**Text provided:**
....

The Four Systems Conditions

The guiding principles for sustainability of The Natural Step are known as the four systems conditions. The conditions, as we interpret them, are:

1) Substances extracted from the Earth’s crust must not systematically increase in nature.

Fossil fuels, metals, and minerals must not be extracted at a faster pace than they can be redeposited into the Earth’s crust. This is because wastes from these processes tend to spread and accumulate in the system beyond limits considered safe for human health. Therefore, the strategic business question to ask is, “How can my organization take steps to decrease its dependence on underground resources?”

For example, OK Petroleum of Sweden is working to develop an ethanol-based fuel derived from organic matter.

2) Substances produced by society must not systematically increase in nature.

Man-made substances must not be produced at a faster pace than they are broken down by natural processes of assimilation. In part, this is because these compounds will eventually spread and increase their concentration in the natural system beyond limits acceptable for human health. Therefore, the strategic business question to ask is, “How can my company take steps to decrease its dependence on non-biodegradable, man-made compounds?” For example, Skandic Hotels stopped using bleach in its guest towels and sheets, a change that resulted in significant savings with no customer complaints.

3) The physical basis for the productivity and diversity of nature must not be systematically damaged.

The productive natural surfaces of the earth (such as oxygen-yielding forests) should not be destroyed at a rate faster than they can regenerate. We depend on the oxygen and the food that are produced by green plants in order to breathe and to eat; they are critical to our survival. Therefore, the strategic business question to ask is, “How can my company rake steps to decrease its dependence on activities that destroy productive natural systems?”

For example, AMOCO replaced an old pipeline in a manner designed to create minimal disruption in the Indiana Prairie State Nature preserve. As a result of its efforts, the company won an award from a U.S. government organization.

4) Resources should be used fairly and efficiently.

Given the physical constraints of our biosystem (the planet Earth and its atmosphere) as articulated in system conditions 1-3 above, the basic human needs of all people must be met with increasing efficiency. Therefore, the strategic business question to ask is “How can my company increase the efficiency with which it uses resources? How can we waste less?”

For example, Wintergreen Clothing in northern Minnesota is making fleece coats, suitable for protection against winter’s bitter cold, out of material derived from plastic soda bottles. Source: Karl-Henrik Robert, ‘Simplicity Without Reduction,” The Natural Step Environmental Institute Ltd. (Stockholm, Sweden), 1994.

Integrating Sustainability Strategies and Organizational Learning

While the four systems conditions offer a basic conceptual framework for creating sustainable business strategies, they do not provide a specific process whereby those principles can be used to develop and implement such strategies. This is where the disciplines and tools of organizational learning can help. For example, the tools and methodology of systems thinking provide a means to test the long-term implications of policy decisions on the wider environmental system.

Systems thinking can also provide an overarching framework for understanding the industrial, governmental, and environmental interactions that play a role in sustainable development (see “The Sustainability Challenge”). An overall increase in industrial productivity (such as the U.S. has experienced for most of the 20th century) leads to a reinforcing cycle of economic growth and profitability (R1), but it can also lead to an accumulation of industrial wastes in the environment. In the U.S., this has led to heightened regulatory pressures designed to reduced waste.

....

**Raw data:**
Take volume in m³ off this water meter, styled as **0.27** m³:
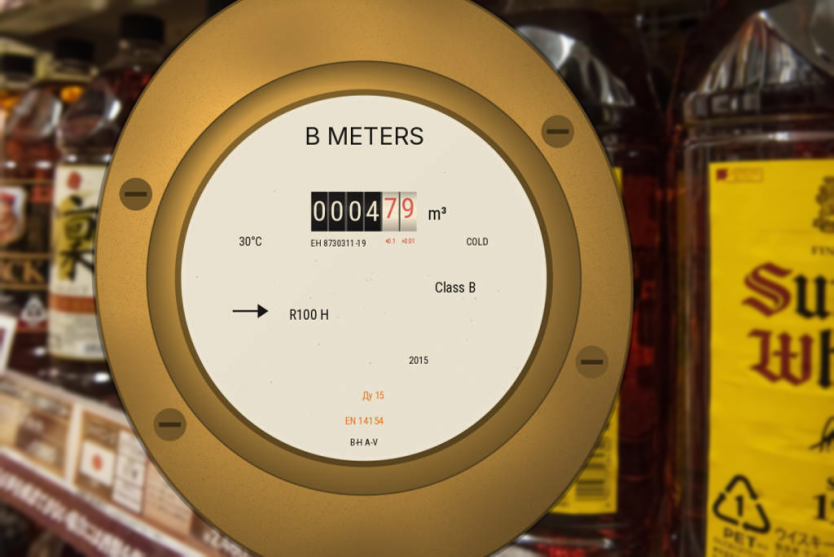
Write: **4.79** m³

....

**Exercise description:** Continue the passage on The Natural Step's four systems conditions and organizational learning, picking up right after its final sentence.

**Written response:**
At the same time, increased consumer awareness of the environmental impact of production is leading to emerging new market opportunities in terms of “clean” technologies (B3), which, for those companies that invest in them, can lead to profitable alternatives to unsustainable production techniques (R4). However, the subsequent increase in regulatory compliance costs can constrain profits (B2), which can potentially limit industry’s ability to invest in “clean” technologies (R4).

The disciplines of team learning and mental models also have much to offer in that they can help generate more informed, productive conversations. In the ecology/economy debate, dialogue skills of genuine inquiry, deep listening, displaying one’s own line of reasoning, and respect for other view-points are critical, as are the ability to surface our mental models and to inquire into those of other people (see “The Power of Mental Models”). Through the use of dialogue and role-playing, we can gain deeper understanding of diverse points of view and bring out new ideas and solutions that a single point of view might not have produced.

In a recent learning laboratory at a petroleum company, for example, role-reversal, dialogue, and consensus-building tools were used to develop a new framework for environmental leadership. As part of the workshop, employees from the environmental engineering division took turns role-playing the traditional contestants in the environmental debate: “Government Bureaucrats,” “Tree-Hugging Environmentalists,” and “Big Bad Business.” By humorously taking on their worst perceptions of each other, participants were able to see beyond the stereotypes that they had placed on their professional adversaries.

The Sustainability Challenge

The Sustainability Challenge

Heightened consumer awareness of accumulated industrial wastes has led to heightened regulatory pressures designed to reduce waste. However, the subsequent increase In regulatory compliance costs can constrain profits (B2) which can potentially limit Industry’s Investment in “clean” technologies (R4).

In the dialogue that followed, the engineers gained insights into the motivation, logic, and humanity of the various stakeholders, and were better able to understand the validity and utility of each point of view, even if the perspective challenged their own position. The engineers found that their subsequent meetings with EPA representatives on a difficult Clean Air Act project were significantly enhanced in terms of quality of communications, creativity of thinking, and efficacy of solution generated—all as a result of their experience in the workshop.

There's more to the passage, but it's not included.